Stated task | Change every "locality" in the rows below to "collection site", keeping everything else the same. Leave the pictures out of your answer.

Listed entries |
----
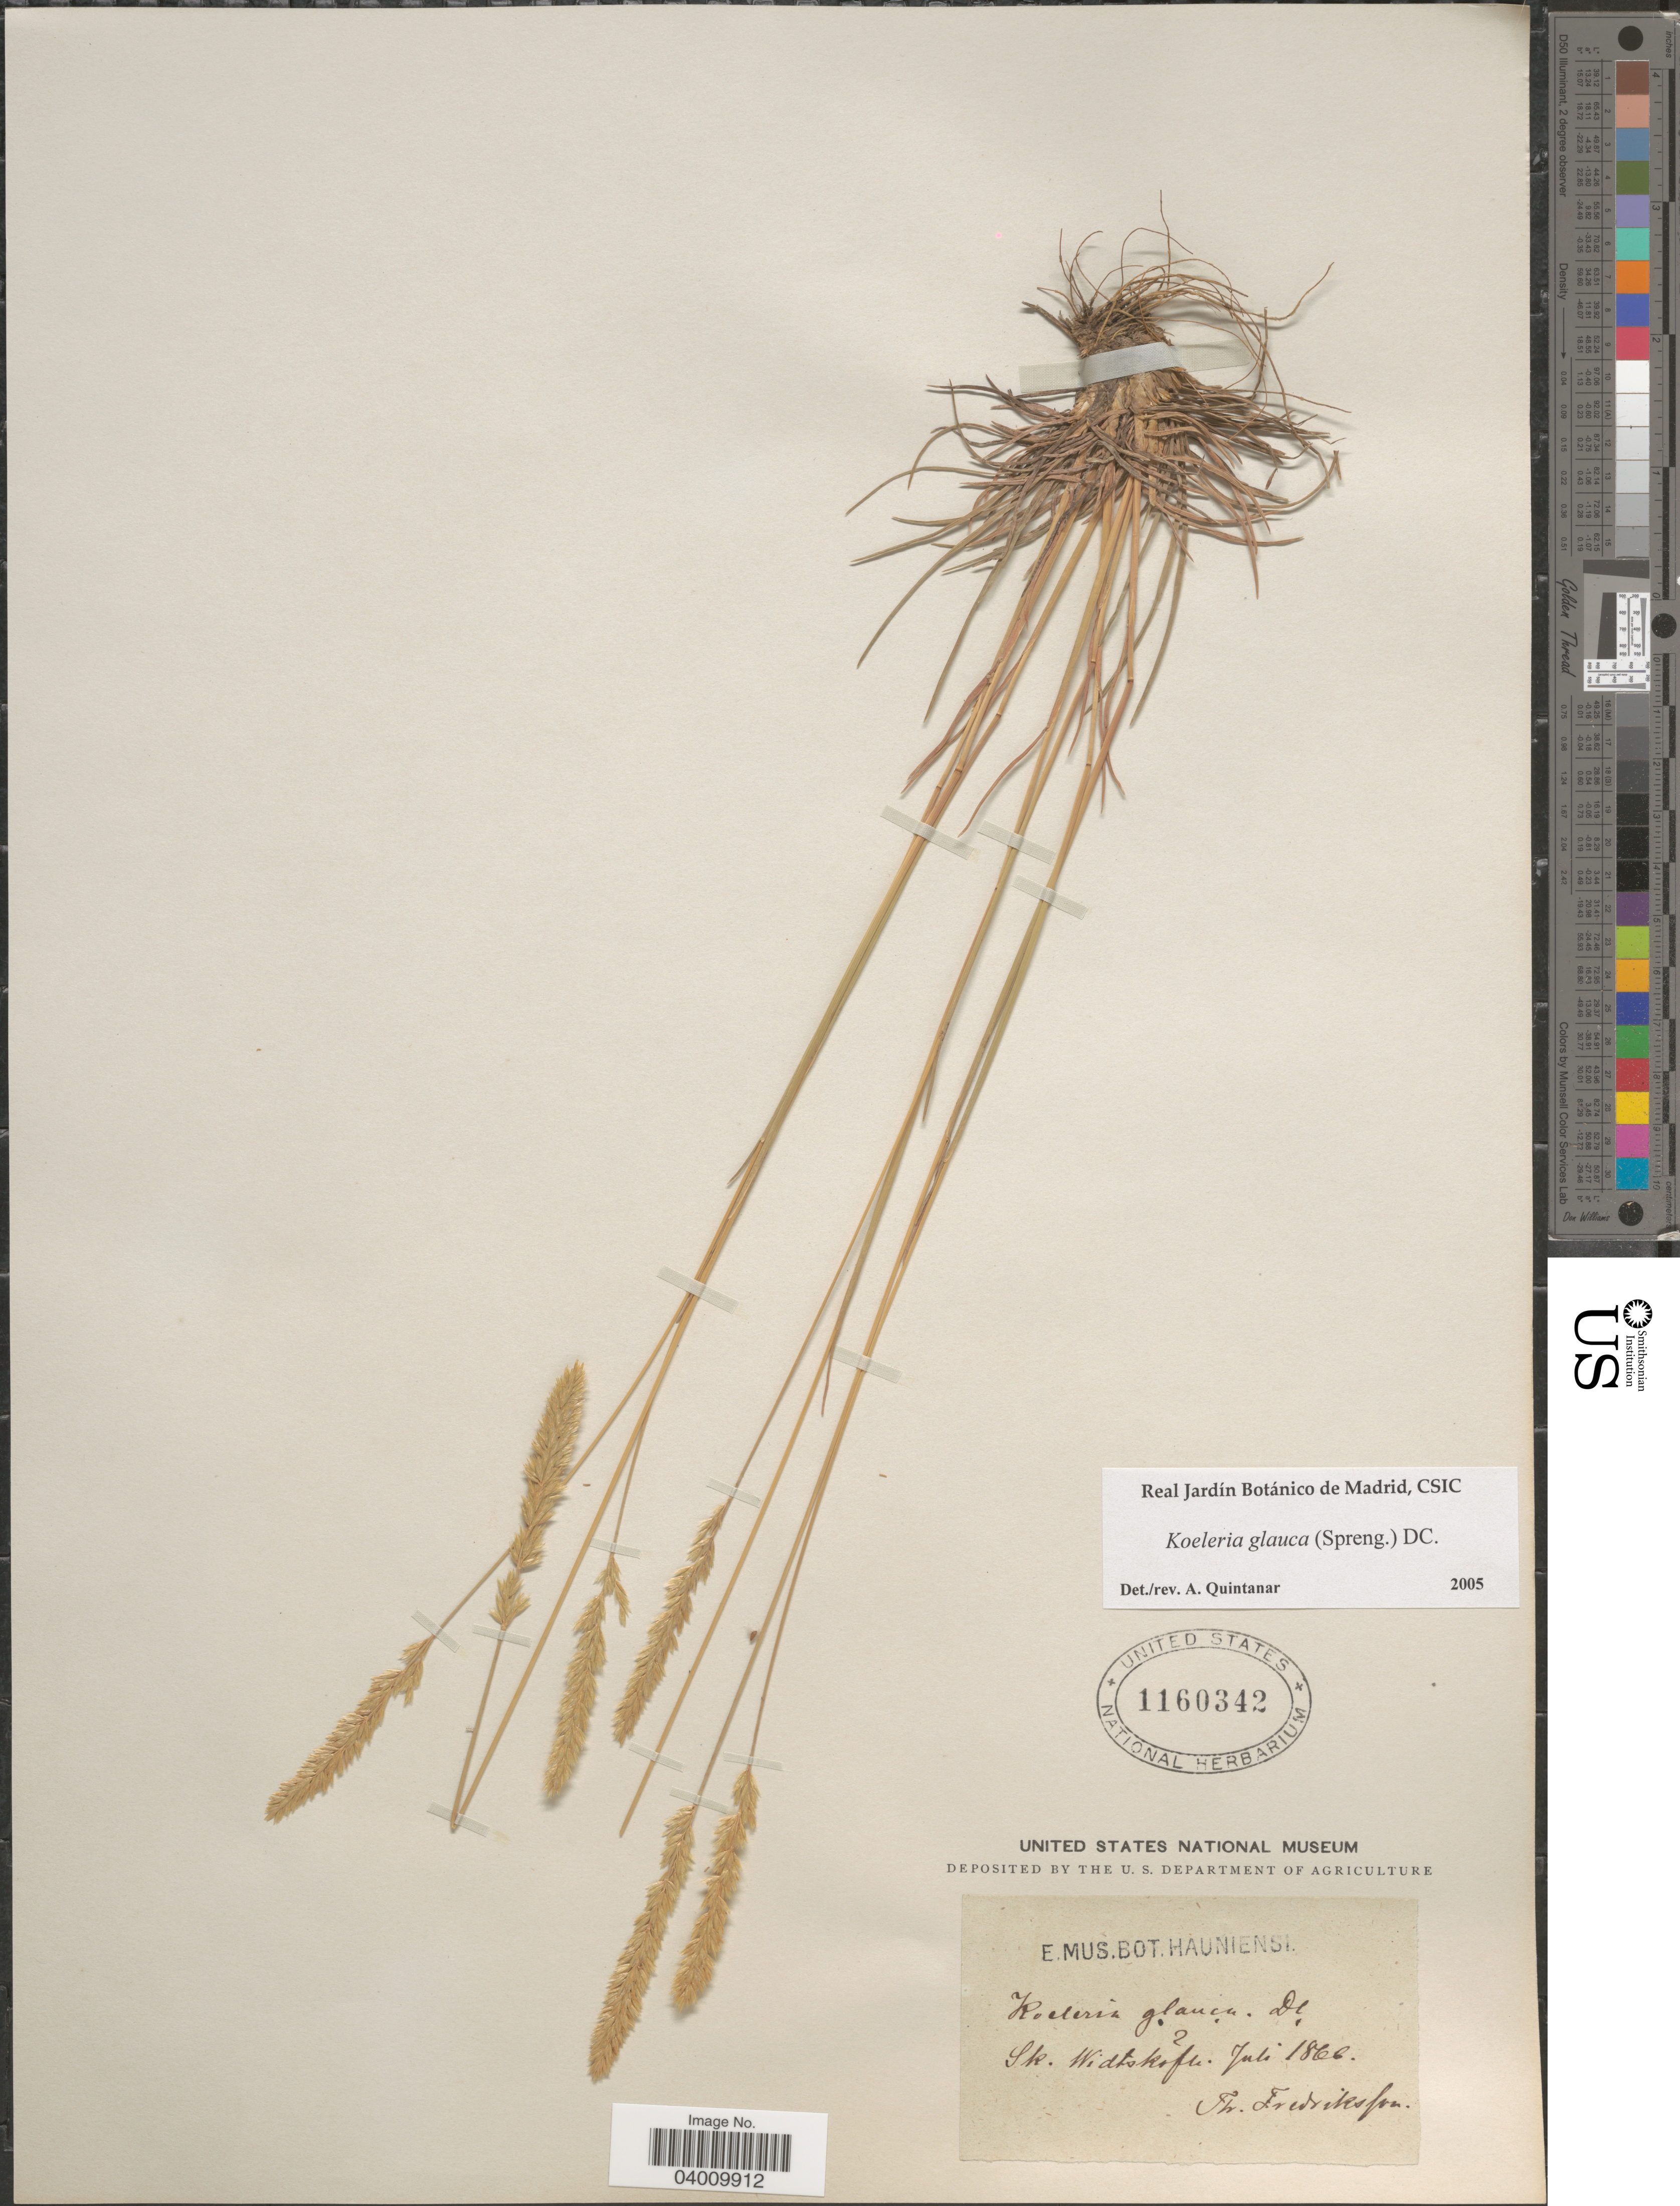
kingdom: Plantae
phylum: Tracheophyta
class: Liliopsida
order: Poales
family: Poaceae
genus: Koeleria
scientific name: Koeleria glauca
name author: (Spreng.) DC.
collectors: T. Fredriksson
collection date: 1866-07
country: Sweden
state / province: Skåne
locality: Sk. Widtsköfle.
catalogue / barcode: US 1160342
----
Solution to this task |
kingdom: Plantae
phylum: Tracheophyta
class: Liliopsida
order: Poales
family: Poaceae
genus: Koeleria
scientific name: Koeleria glauca
name author: (Spreng.) DC.
collectors: T. Fredriksson
collection date: 1866-07
country: Sweden
state / province: Skåne
collection site: Sk. Widtsköfle.
catalogue / barcode: US 1160342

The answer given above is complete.